JACKSON, Miss. — The U.S. Supreme Court on Monday rejected an appeal from an African-American attorney who called the Confederate battle emblem on the Mississippi flag “an official endorsement of white supremacy.”

The justices did not comment as they ended a lawsuit by lawyer Carlos Moore that sought to have the flag declared an unconstitutional relic of slavery.

Mississippi has used the same flag since 1894. It’s the last state banner featuring the Confederate symbol, a red field topped by a blue tilted cross dotted by 13 white stars. Critics say the symbol is racist. Supporters say it represents history.

Moore said Monday that he has received five death threats because of the lawsuit and three death threats because he removed the Mississippi flag from his courtroom after he became a Clarksdale city judge. He said he’s disappointed but not surprised that the justices chose not to consider the case.

“We always knew it was a long shot,” Moore told The Associated Press.

He said he believes the flag hurts the economy in Mississippi, a state with a 38 percent black population.
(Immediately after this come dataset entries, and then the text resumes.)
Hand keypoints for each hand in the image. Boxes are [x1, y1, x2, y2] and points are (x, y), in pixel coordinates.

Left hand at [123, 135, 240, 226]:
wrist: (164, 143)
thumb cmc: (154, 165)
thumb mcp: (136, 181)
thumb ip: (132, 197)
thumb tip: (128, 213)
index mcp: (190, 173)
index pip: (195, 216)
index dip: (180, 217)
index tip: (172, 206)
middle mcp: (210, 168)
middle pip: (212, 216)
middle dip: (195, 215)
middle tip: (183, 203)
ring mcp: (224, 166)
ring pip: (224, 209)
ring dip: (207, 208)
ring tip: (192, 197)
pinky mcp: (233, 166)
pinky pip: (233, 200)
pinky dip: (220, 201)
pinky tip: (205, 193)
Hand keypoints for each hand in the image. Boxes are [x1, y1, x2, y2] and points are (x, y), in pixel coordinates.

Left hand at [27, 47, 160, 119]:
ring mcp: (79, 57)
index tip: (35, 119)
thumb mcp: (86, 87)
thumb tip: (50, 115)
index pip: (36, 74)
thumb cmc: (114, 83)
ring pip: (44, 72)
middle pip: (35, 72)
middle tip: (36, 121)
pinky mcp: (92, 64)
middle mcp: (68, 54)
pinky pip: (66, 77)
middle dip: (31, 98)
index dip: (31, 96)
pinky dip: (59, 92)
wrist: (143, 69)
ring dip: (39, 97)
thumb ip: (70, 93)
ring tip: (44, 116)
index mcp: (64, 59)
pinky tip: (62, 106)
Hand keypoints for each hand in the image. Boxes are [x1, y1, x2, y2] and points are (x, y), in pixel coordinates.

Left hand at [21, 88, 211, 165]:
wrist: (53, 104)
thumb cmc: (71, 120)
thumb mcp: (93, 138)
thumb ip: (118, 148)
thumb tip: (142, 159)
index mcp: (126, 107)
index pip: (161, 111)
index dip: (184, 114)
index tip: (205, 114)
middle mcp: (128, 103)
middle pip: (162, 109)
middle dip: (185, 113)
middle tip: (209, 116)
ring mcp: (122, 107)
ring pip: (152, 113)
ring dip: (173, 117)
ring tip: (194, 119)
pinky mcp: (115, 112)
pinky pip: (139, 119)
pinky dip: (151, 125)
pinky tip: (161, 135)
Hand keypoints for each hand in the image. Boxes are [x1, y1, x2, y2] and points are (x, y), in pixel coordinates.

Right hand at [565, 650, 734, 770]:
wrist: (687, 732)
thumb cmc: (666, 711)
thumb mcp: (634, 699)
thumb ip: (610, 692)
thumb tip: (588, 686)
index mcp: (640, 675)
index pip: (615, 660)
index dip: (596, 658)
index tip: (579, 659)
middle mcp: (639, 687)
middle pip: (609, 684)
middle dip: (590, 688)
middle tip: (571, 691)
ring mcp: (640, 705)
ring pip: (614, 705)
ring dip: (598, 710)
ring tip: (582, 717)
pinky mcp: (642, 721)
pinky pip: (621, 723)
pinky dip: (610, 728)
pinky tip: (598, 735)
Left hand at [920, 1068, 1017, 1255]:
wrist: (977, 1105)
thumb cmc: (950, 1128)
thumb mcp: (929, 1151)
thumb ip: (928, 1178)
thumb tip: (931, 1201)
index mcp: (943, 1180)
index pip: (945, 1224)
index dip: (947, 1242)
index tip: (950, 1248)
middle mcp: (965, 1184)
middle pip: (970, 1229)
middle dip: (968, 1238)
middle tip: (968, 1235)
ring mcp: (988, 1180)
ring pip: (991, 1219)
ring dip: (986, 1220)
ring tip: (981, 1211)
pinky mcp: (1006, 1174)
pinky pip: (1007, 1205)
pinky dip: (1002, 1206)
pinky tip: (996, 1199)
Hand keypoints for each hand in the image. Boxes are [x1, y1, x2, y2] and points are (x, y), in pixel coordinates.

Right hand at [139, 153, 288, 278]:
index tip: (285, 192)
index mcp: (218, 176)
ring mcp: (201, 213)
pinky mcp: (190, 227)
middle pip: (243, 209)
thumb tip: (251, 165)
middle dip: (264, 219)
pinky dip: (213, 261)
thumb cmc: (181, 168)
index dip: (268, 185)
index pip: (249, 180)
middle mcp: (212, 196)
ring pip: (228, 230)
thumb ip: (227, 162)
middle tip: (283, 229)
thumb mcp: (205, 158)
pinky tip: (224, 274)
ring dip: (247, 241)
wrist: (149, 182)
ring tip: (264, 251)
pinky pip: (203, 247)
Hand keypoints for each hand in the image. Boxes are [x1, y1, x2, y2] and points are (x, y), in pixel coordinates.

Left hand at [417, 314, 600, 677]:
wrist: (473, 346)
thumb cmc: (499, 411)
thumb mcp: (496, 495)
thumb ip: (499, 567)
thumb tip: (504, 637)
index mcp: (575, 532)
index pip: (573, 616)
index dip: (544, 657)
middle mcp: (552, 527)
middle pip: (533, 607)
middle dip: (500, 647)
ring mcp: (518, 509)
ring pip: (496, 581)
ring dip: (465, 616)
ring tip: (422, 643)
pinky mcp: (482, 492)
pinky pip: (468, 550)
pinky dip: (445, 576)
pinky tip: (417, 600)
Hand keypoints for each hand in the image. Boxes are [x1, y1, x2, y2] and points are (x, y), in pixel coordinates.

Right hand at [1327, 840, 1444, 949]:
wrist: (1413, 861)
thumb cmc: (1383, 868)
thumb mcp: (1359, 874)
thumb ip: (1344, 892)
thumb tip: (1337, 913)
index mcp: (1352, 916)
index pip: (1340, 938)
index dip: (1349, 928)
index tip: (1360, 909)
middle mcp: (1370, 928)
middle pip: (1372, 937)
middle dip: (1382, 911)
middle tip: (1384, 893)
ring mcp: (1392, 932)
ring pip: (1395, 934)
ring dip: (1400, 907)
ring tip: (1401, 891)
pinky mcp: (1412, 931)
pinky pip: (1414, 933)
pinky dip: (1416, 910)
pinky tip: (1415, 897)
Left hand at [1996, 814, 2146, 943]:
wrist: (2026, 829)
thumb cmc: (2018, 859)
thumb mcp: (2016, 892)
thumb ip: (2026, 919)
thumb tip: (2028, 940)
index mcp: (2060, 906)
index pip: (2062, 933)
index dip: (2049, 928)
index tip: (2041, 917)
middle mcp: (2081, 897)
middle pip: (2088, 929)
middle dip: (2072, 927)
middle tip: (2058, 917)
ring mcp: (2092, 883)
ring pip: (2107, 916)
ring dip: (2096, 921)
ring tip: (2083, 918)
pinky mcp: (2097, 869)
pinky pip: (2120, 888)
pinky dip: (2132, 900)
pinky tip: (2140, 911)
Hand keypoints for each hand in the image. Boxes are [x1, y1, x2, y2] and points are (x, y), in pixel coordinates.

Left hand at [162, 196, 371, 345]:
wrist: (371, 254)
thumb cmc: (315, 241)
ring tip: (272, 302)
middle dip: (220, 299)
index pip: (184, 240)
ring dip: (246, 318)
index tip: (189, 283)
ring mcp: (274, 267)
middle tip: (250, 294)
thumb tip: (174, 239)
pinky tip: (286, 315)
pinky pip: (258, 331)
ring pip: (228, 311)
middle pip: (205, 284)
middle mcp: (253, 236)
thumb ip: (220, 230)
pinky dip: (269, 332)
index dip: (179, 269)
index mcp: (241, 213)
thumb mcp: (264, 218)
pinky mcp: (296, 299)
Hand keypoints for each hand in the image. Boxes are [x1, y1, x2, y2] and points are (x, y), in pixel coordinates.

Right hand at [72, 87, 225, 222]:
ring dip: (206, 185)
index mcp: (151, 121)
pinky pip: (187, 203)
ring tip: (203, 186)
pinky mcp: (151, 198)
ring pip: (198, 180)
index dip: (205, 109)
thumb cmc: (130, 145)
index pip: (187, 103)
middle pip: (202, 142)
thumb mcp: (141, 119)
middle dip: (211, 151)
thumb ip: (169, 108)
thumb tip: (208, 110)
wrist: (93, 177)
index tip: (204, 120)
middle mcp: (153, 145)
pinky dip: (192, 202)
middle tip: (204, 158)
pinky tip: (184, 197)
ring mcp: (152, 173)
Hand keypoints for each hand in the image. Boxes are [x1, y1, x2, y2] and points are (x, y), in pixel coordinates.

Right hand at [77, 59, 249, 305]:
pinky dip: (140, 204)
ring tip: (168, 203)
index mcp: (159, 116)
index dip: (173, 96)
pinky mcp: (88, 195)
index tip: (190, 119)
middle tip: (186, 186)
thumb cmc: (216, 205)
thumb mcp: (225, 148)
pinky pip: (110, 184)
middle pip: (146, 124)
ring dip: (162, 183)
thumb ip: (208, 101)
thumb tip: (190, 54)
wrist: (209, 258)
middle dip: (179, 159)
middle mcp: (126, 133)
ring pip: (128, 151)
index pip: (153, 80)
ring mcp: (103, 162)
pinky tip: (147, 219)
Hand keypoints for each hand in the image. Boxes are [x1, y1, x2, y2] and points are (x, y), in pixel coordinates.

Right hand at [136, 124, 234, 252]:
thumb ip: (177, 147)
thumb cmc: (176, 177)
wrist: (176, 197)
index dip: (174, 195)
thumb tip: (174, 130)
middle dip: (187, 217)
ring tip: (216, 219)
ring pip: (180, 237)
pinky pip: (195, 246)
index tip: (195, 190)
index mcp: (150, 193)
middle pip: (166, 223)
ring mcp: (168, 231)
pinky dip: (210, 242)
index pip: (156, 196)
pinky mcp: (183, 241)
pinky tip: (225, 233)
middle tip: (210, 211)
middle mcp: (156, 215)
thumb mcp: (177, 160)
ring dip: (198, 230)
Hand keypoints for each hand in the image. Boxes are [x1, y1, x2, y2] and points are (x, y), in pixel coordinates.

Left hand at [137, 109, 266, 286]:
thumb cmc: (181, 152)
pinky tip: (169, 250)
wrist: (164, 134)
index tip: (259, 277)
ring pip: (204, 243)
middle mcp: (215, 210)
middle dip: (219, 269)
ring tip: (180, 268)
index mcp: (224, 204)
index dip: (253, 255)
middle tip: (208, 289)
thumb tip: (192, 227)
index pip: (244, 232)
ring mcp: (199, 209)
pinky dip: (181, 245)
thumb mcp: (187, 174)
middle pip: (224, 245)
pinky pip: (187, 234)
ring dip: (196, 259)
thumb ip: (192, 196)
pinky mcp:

“We’re hopeful that one day the flag will come down,” Moore said. “It seems that the public sentiment continues to change, and I am confident that it will come down in my lifetime and definitely in my daughter’s.”

Moore’s lawsuit argued, in part, that the flag is an oppressive symbol that his daughter, who’s now 7, should not have to face in her public school.

Republican Gov. Phil Bryant has called Moore’s lawsuit “frivolous.”